Anlatıcısı hikâyenin kahramanı olsun diye düşündüğüm ve daha
sonraları ülkenin en popüler mesleği haline dönüşecek olan kargo taşımacılığı
yapan bir gencin, Cehennem denilen yere düşmesiyle başlayan bir fikirdi
Cehennem Online.
Son günahlarıyla sonsuz azaba mahkûm edilsinler ama
diğerlerinden farkları da olsun. Özel yetenekleri, kimsede olmayan
bağışıklıkları ve birbirlerinden farklı karakteristik özellikleri öyküye renk
katsın.
Yazıldığı zamana ait figürlerin bazen Düşmüş, bazen Günahkâr
olarak karşımıza çıktığı hikâyeyi yazarken epey eğlendiğimi, baştan okumaya
başladığımda anladım. Cehennem böyle bir yerse, çok da kötü bir alternatif olmayabilir.

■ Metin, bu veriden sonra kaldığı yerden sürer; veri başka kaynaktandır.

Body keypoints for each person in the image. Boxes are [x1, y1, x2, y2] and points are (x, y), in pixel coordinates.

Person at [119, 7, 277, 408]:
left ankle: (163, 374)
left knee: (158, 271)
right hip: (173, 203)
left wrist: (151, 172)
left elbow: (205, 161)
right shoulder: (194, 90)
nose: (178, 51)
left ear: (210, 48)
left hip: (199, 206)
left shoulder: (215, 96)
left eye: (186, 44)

Bu satırları yazdığım zamanlarda üçüncü cildi bitirmek için
ter döküyorum. Yedi Katlı Dehliz Şehri kahramanlarımızın yeni konaklama alanı
ve burada hem dehlizin içindeki katları temizliyorlar hem de kendi içlerindeki
tortulardan arınıyorlar.
Tabii ki herkes kendi tarzıyla bunu hallediyor. Kimse Şükrücük
ve Toraman’ın derin meditasyonlar eşliğinde bağdaş kurduğunu düşünmesin. Gürz
iniyor, asa tozu dumana katıyor; Akıncılar, her zamanki gibi işleri bildikleri
gibi hallediyorlar.
Keyifli Okumalar
created with
WordPress Page Builder .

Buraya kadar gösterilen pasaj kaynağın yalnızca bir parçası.